- [EXERCISE A]:
Please extract everything from "Again, what code" down to "easier to type." in the language codes thread below, word for word.

- [DOCUMENT EXCERPT]:
Hoi, For some of the newly created wikipedias there are reasons why I would not create them as languages in WiktionaryZ in this manner They are:
http://roa-tara.wikipedia.org/ Tarantino http://cbk-zam.wikipedia.org/ Zamboanga Chavacano http://zh-classical.wikipedia.org/ Classical Chinese http://cu.wikipedia.org/ Old Church Slavonic http://ru-sib.wikipedia.org/ Siberian/Nort Russian
- Tarantino is supposed to use the roa code. This code does not signify anything but that it is a Romance language. The code does specify what is included in the code and Tarantino is not one of them. - In ISO-639-3 cbk is the code for Chavacano. Zamboangueño is an alternative name.. - For Classical Chinese there is no specificity as what is meant by this. This is also easy to explain as the zh (zho) code itself is depreciated in the ISO-639-3 because there are some 10 languages that are included in this code. - I might include the Old Church Slavonic as chu. It is used as liturgical language of various Orthodox and Byzantine Catholic churches. It is considered extinct. - The ru-sib is a created language. It is a bad idea to create a code as if it is a dialect of the Russian language when it is not.
Thanks, GerardM
- Tarantino is supposed to use the roa code. This code does not
signify anything but that it is a Romance language. The code does specify what is included in the code and Tarantino is not one of them.
What code, then, would you propose?
- In ISO-639-3 cbk is the code for Chavacano. Zamboangueño is an
alternative name..
No, there are several different varieties of Chavacano. Zamboangueño is the most widely-spoken among them, in the city of Zamboanga. This is mentioned in the proposal.
- For Classical Chinese there is no specificity as what is meant by
this. This is also easy to explain as the zh (zho) code itself is depreciated in the ISO-639-3 because there are some 10 languages that are included in this code.
Again, what code would you recommend instead, and why didn't you mention it at the proposal stage?
- I might include the Old Church Slavonic as chu. It is used as
liturgical language of various Orthodox and Byzantine Catholic churches. It is considered extinct.
Not sure what's wrong with cu. Yes, it is an "old" code, but it is shorter and easier to type.
- The ru-sib is a created language. It is a bad idea to create a code
as if it is a dialect of the Russian language when it is not.
Not according to requester, it's not. Title of Wikipedia is North Russian WP.
Mark
GerardM wrote:
Hoi, For some of the newly created wikipedias there are reasons why I would not create them as languages in WiktionaryZ in this manner They are:
http://roa-tara.wikipedia.org/ Tarantino http://cbk-zam.wikipedia.org/ Zamboanga Chavacano http://zh-classical.wikipedia.org/ Classical Chinese http://cu.wikipedia.org/ Old Church Slavonic http://ru-sib.wikipedia.org/ Siberian/Nort Russian
- Tarantino is supposed to use the roa code. This code does not
signify anything but that it is a Romance language. The code does specify what is included in the code and Tarantino is not one of them.
- In ISO-639-3 cbk is the code for Chavacano. Zamboangueño is an
alternative name..
- For Classical Chinese there is no specificity as what is meant by
this. This is also easy to explain as the zh (zho) code itself is depreciated in the ISO-639-3 because there are some 10 languages that are included in this code.

- [DATA SUPPLIED]:
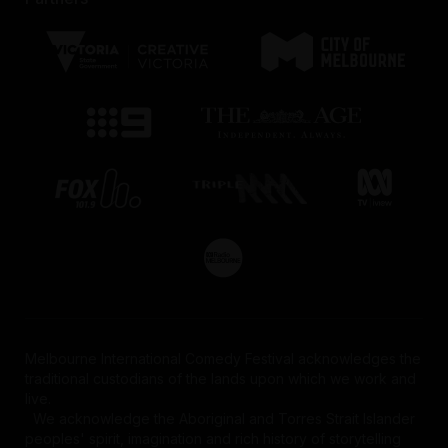
Melbourne International Comedy Festival acknowledges the
traditional custodians of the lands upon which we work and
live.
We acknowledge the Aboriginal and Torres Strait Islander
peoples' spirit, imagination and rich history of storytelling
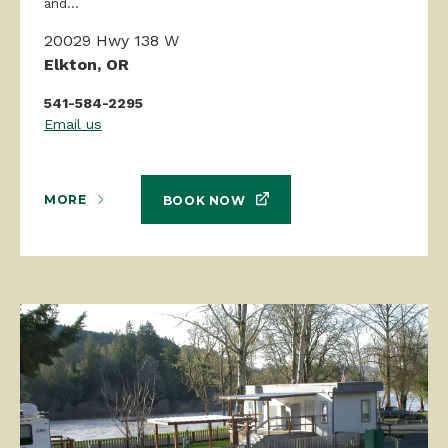
and...
20029 Hwy 138 W
Elkton, OR
541-584-2295
Email us
MORE
BOOK NOW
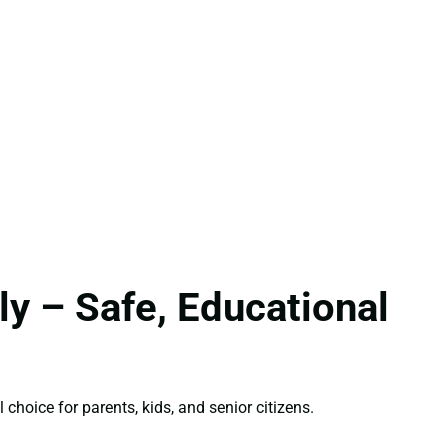
y – Safe, Educational
 choice for parents, kids, and senior citizens.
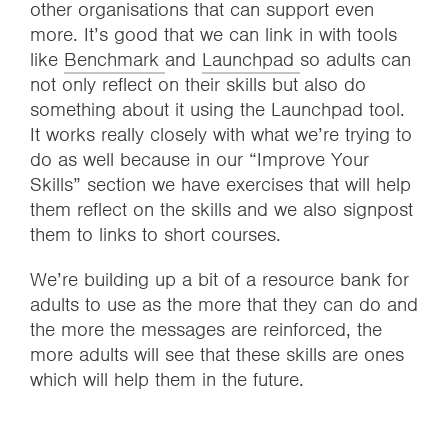
other organisations that can support even
more. It’s good that we can link in with tools
like
Benchmark
and
Launchpad
so adults can
not only reflect on their skills but also do
something about it using the Launchpad tool.
It works really closely with what we’re trying to
do as well because in our “Improve Your
Skills” section we have exercises that will help
them reflect on the skills and we also signpost
them to links to short courses.
We’re building up a bit of a resource bank for
adults to use as the more that they can do and
the more the messages are reinforced, the
more adults will see that these skills are ones
which will help them in the future.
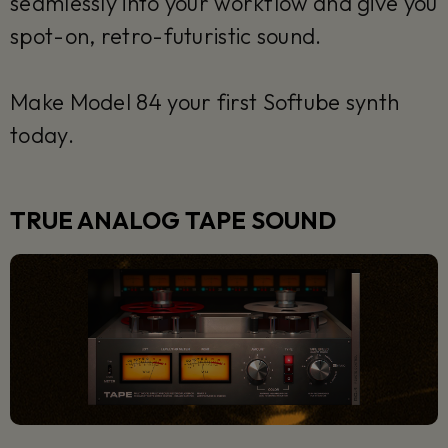
seamlessly into your workflow and give you
spot-on, retro-futuristic sound.
Make Model 84 your first Softube synth
today.
TRUE ANALOG TAPE SOUND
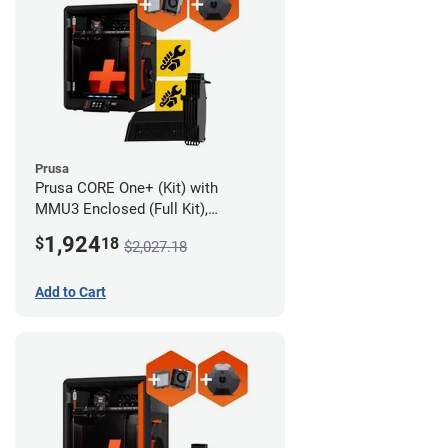
Prusa
Prusa CORE One+ (Kit) with
MMU3 Enclosed (Full Kit),
Camera, and Advanced Filtration
1,924
$
18
$2,027.18
System
Add to Cart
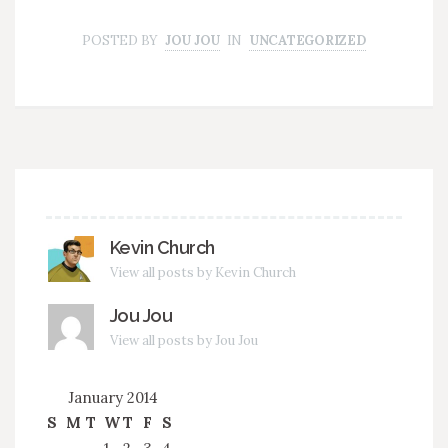
POSTED BY
JOU JOU
IN
UNCATEGORIZED
Kevin Church
View all posts by Kevin Church
Jou Jou
View all posts by Jou Jou
January 2014
S
M
T
W
T
F
S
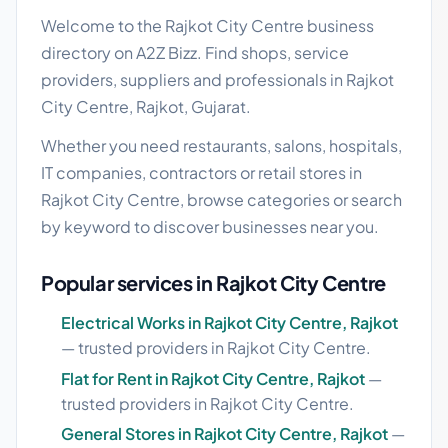
Welcome to the Rajkot City Centre business
directory on A2Z Bizz. Find shops, service
providers, suppliers and professionals in Rajkot
City Centre, Rajkot, Gujarat.
Whether you need restaurants, salons, hospitals,
IT companies, contractors or retail stores in
Rajkot City Centre, browse categories or search
by keyword to discover businesses near you.
Popular services in Rajkot City Centre
Electrical Works in Rajkot City Centre, Rajkot
— trusted providers in Rajkot City Centre.
Flat for Rent in Rajkot City Centre, Rajkot
—
trusted providers in Rajkot City Centre.
General Stores in Rajkot City Centre, Rajkot
—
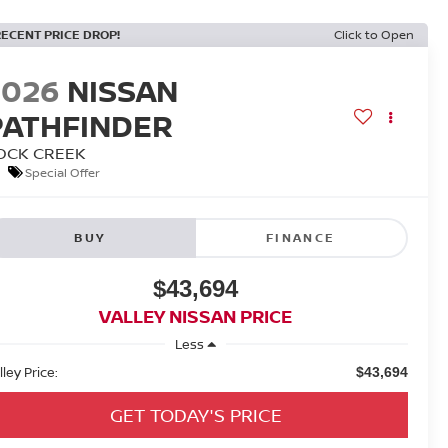
RECENT PRICE DROP!
Click to Open
2026
NISSAN
PATHFINDER
OCK CREEK
Special Offer
BUY
FINANCE
$43,694
VALLEY NISSAN PRICE
Less
lley Price:
$43,694
GET TODAY'S PRICE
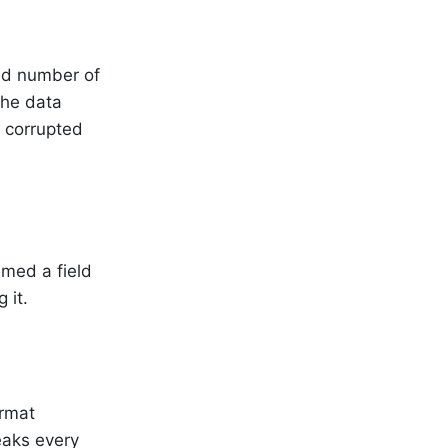
ed number of
the data
s corrupted
amed a field
 it.
ormat
reaks every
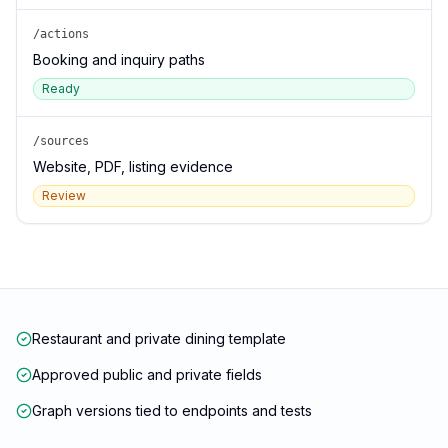
/actions
Booking and inquiry paths
Ready
/sources
Website, PDF, listing evidence
Review
Restaurant and private dining template
Approved public and private fields
Graph versions tied to endpoints and tests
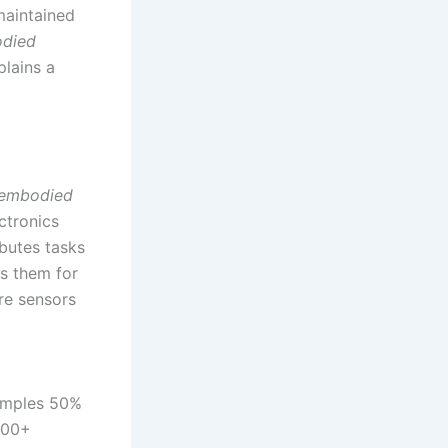
aintained
died
plains a
embodied
ctronics
butes tasks
s them for
re sensors
samples 50%
 800+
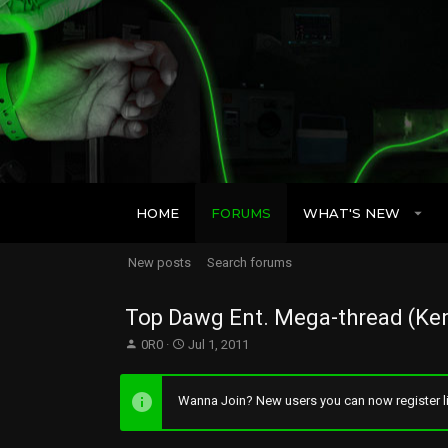
HOME
FORUMS
WHAT'S NEW
New posts
Search forums
Top Dawg Ent. Mega-thread (Ken
T
S
0R0
Jul 1, 2011
h
t
r
a
e
r
Wanna Join? New users you can now register li
a
t
d
d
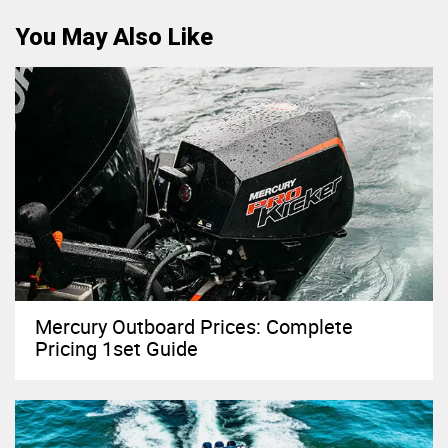
You May Also Like
Mercury Outboard Prices: Complete
Pricing 1set Guide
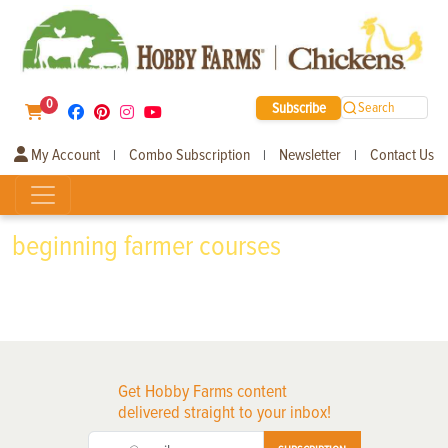
0
Subscribe
Search
My Account
Combo Subscription
Newsletter
Contact Us
|
|
|
beginning farmer courses
Get Hobby Farms content
delivered straight to your inbox!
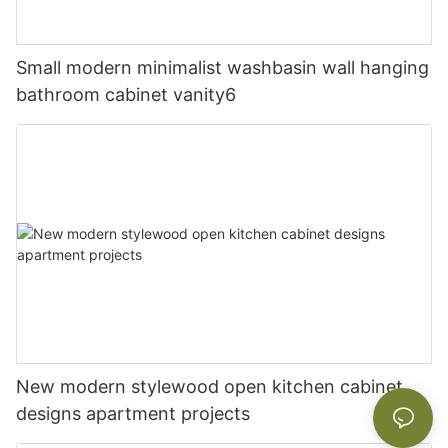
Small modern minimalist washbasin wall hanging
bathroom cabinet vanity6
New modern stylewood open kitchen cabinet
designs apartment projects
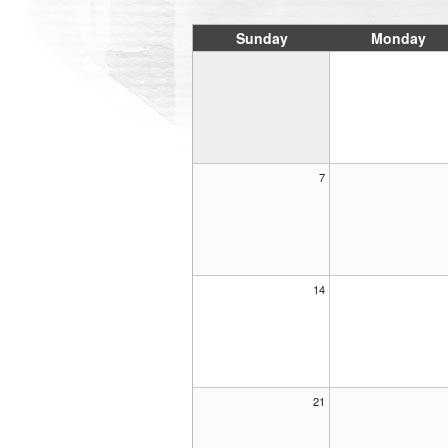
Sunday
Monday
7
14
21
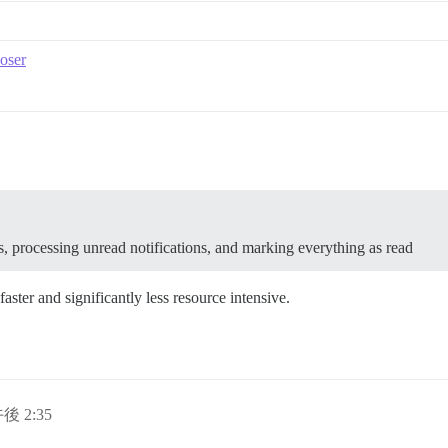
oser
s, processing unread notifications, and marking everything as read
aster and significantly less resource intensive.
午後 2:35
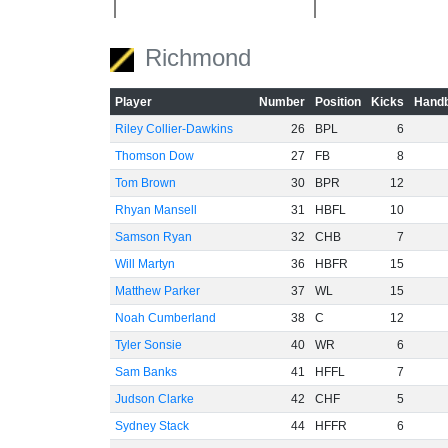
-40
Richmond
-60
Player
Number
Position
Kicks
Handb
Riley Collier-Dawkins
26
BPL
6
Thomson Dow
27
FB
8
Tom Brown
30
BPR
12
Rhyan Mansell
31
HBFL
10
Samson Ryan
32
CHB
7
Will Martyn
36
HBFR
15
Matthew Parker
37
WL
15
Noah Cumberland
38
C
12
Tyler Sonsie
40
WR
6
Sam Banks
41
HFFL
7
Judson Clarke
42
CHF
5
Sydney Stack
44
HFFR
6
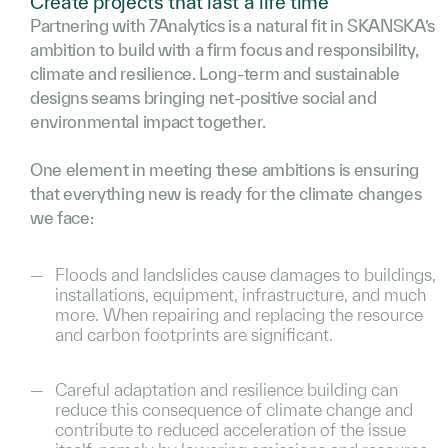
Create projects that last a life time
Partnering with 7Analytics is a natural fit in SKANSKA’s
ambition to build with a firm focus and responsibility,
climate and resilience. Long-term and sustainable
designs seams bringing net-positive social and
environmental impact together.
One element in meeting these ambitions is ensuring
that everything new is ready for the climate changes
we face:
Floods and landslides cause damages to buildings,
installations, equipment, infrastructure, and much
more. When repairing and replacing the resource
and carbon footprints are significant.
Careful adaptation and resilience building can
reduce this consequence of climate change and
contribute to reduced acceleration of the issue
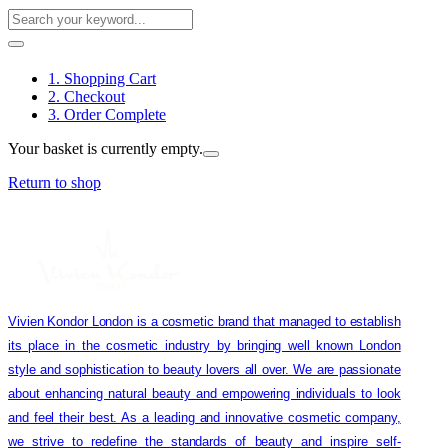
1. Shopping Cart
2. Checkout
3. Order Complete
Your basket is currently empty.
Return to shop
Vivien Kondor London is a cosmetic brand that managed to establish
its place in the cosmetic industry by bringing well known London
style and sophistication to beauty lovers all over. We are passionate
about enhancing natural beauty and empowering individuals to look
and feel their best. As a leading and innovative cosmetic company,
we strive to redefine the standards of beauty and inspire self-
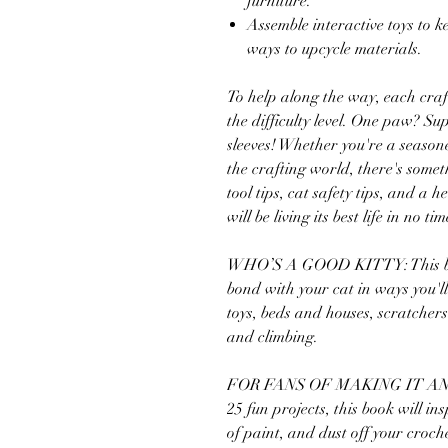
furniture.
Assemble interactive toys to k
ways to upcycle materials.
To help along the way, each craf
the difficulty level. One paw? Su
sleeves! Whether you're a season
the crafting world, there's some
tool tips, cat safety tips, and a h
will be living its best life in no tim
WHO’S A GOOD KITTY: This book 
bond with your cat in ways you'll
toys, beds and houses, scratchers
and climbing.
FOR FANS OF MAKING IT AN
25 fun projects, this book will in
of paint, and dust off your cro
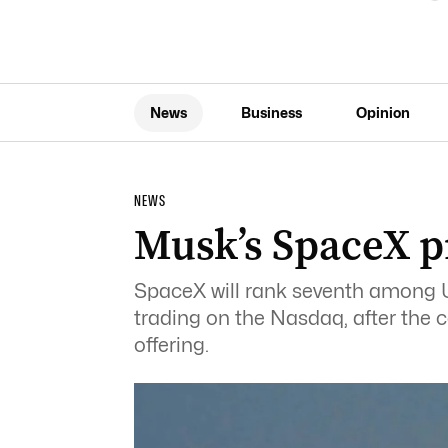
News
Business
Opinion
NEWS
Musk’s SpaceX p
SpaceX will rank seventh among US
trading on the Nasdaq, after the 
offering.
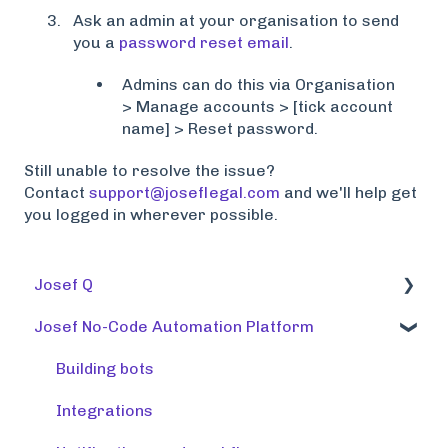
Ask an admin at your organisation to send
you a
password reset email
.
Admins can do this via Organisation
> Manage accounts > [tick account
name] > Reset password.
Still unable to resolve the issue?
Contact
support@joseflegal.com
and we'll help get
you logged in wherever possible.
Josef Q
Josef No-Code Automation Platform
Using tools
Training tools
Building bots
Preparing a knowledge base
Integrations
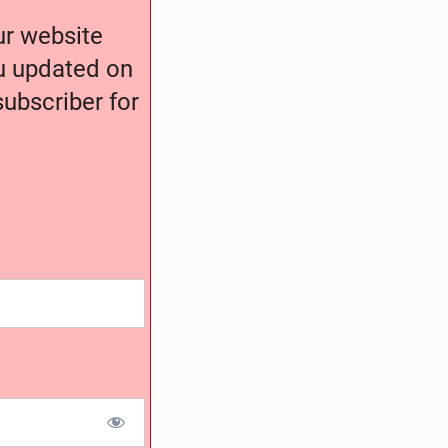
our website
ou updated on
ubscriber for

- [EXERCISE B]:
Copy everything in the records from the line containing "Create projects that last a life time" down to the line containing "One element in", both of those lines included.

- [TASK RESPONSE A]:
Again, what code would you recommend instead, and why didn't you mention it at the proposal stage?
- I might include the Old Church Slavonic as chu. It is used as
liturgical language of various Orthodox and Byzantine Catholic churches. It is considered extinct.
Not sure what's wrong with cu. Yes, it is an "old" code, but it is shorter and easier to type.

- [TASK RESPONSE B]:
Create projects that last a life time
Partnering with 7Analytics is a natural fit in SKANSKA’s
ambition to build with a firm focus and responsibility,
climate and resilience. Long-term and sustainable
designs seams bringing net-positive social and
environmental impact together.
One element in meeting these ambitions is ensuring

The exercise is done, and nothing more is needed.